そこにウェールが食事を持ってきてくれた。
「お待たせー。岩猪のベーコン焼きと、コカトリスの卵を焼いたのだよ。ジャガイモのスープも作ったからね!」
「おー、美味しそうだ」
「美味しいんだよ。さ、パンも、あんた達が好きな白いのにしたからね。食べな」
小麦粉も蕎麦粉も、種をまいて育つまでの間の1年分ぐらいは保つだろうと思っていたが、早々に無くなりそうな気配だった。
それでも半年保てば、また冬を越した後に街へ降りて買い出しができる。
山で得られる食糧も教えているので、今までのように粗食で生活する必要もない。
食に無頓着な彼等だったが、小さな命を守るため、そして覚えた豊かな食生活のために、頑張ることだろう。
「ディアログス、保存袋は順調にできてるかい?」
「ああ。慣れてきたから、材料さえあれば一晩でひとつかふたつは作れるぞ」
「じゃあ、下界に降りてる仲間にも分けてあげられるね」
ウェールが嬉しそうに笑う。
「里帰りの時にさ、買って来てほしいものあるんだ。今まで無理だと思って頼めなかったんだけど」
「なんだよ。珍しいな、ウェールが。なんだ、欲しいものって」
「へっへー。実はさ、エンボリウムと結婚しようかと思って」
「は?」
「でさ、前にあいつが下界回りの時に髪飾りと櫛を買って来てくれてね。その櫛が折れっちゃったんで、結婚祝いに買い直してくれるって言うからさー」
「いつの間に。って、お前あいつと結婚するのかよ!」
俺は!? とリングアが話に混ざってきて、大騒ぎになった。
「誰があんたみたいなひよっこと」
「あんま、年変わんねえじゃないか!」
「あたしは嫌だね。やっぱり、男は落ち着いてなきゃ」
「お前、それ、あいつが酒造職だからじゃねえの?」
酒好きだもんなーとアルティフェクスが相槌を打っていた。
シウは、ふうん成る程、と適当な返事をしながら食べている。こういう時に、シウが話題に入っても相手にされないし、そもそも誰も振ってこないのだ。

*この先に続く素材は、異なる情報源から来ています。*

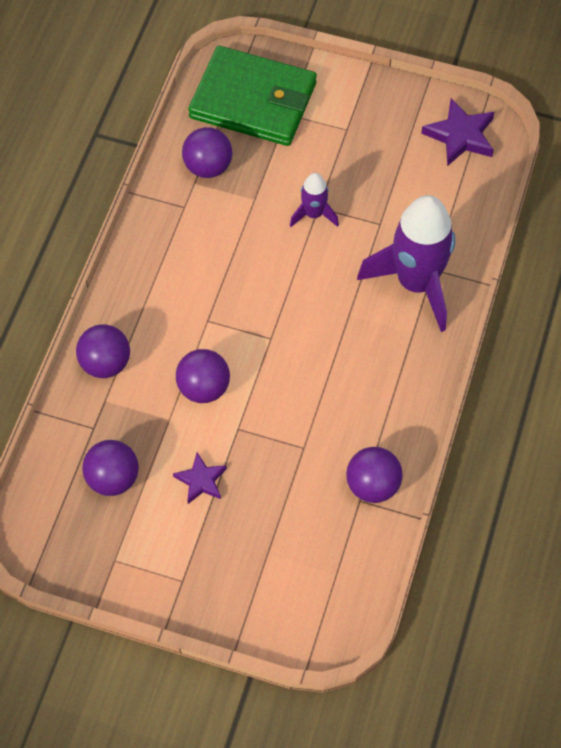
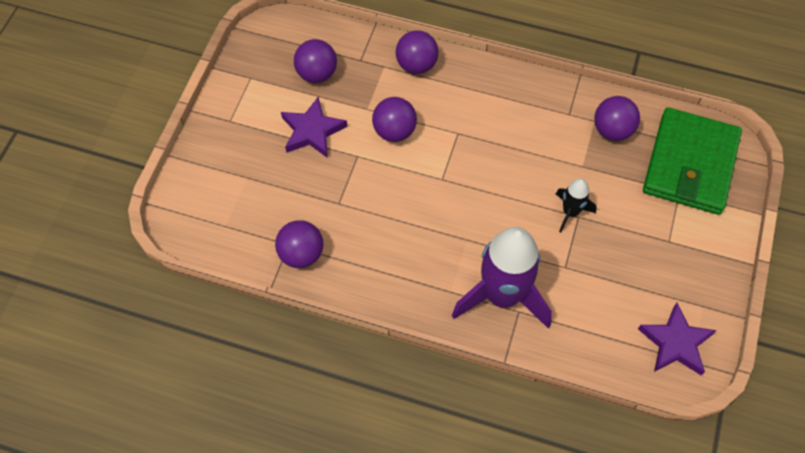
camera: 90 degrees right, 0 degrees up
purple star [173,452,227,504] -> purple star [281,97,347,158], size x1.56
purple rocket [290,173,339,227] -> black rocket [556,179,597,232]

そして、同じように、ガルエラドやキルクルスも黙々と食べるだけに留めていた。
どうやら彼等もシウと同じ派閥のようだった。
生活用品は手先の器用なゲハイムニスドルフが作って、竜人族の里と物々交換しているようだった。
が、やはり女性の胸がときめくような細工物になると、下界の街の方が洒落ている。
ウェールの話は、女性達の中では羨ましいこととして知られていたようだ。
「じゃあ、今後は余裕もできるだろうから、荷運びのひとつに嗜好品も入れよう」
金銭的な問題はない。なにしろ彼等は魔獣を狩り、魔核を大量に持っている。自分達の身の回りを整えるぐらいのものは、大したことないのだ。
食糧に関しても今後は自給自足できることを考えたら、ゲハイムニスドルフの分ぐらいでいいから、楽になる。
そのゲハイムニスドルフも、竜人族の里の食糧改革案を聞いて、ぜひ自分達もやってみたいと意欲を示していた。自分達のところだけでは賄いきれずに、食糧の買い出しを竜人族に任せている彼等にとってみれば、自給自足できるかどうかは安心に繋がる。
いつ、この補給線が途切れるか分からないのだ。それだけ危険な場所に彼等は住んでいる。特に今回の訪問でそれが痛いほど分かったので、食糧改革ができるならと乗り気だった。
まずは、竜人族の里で最初の1年を成功させることだ。
シウもできるだけの応援をしようと思っている。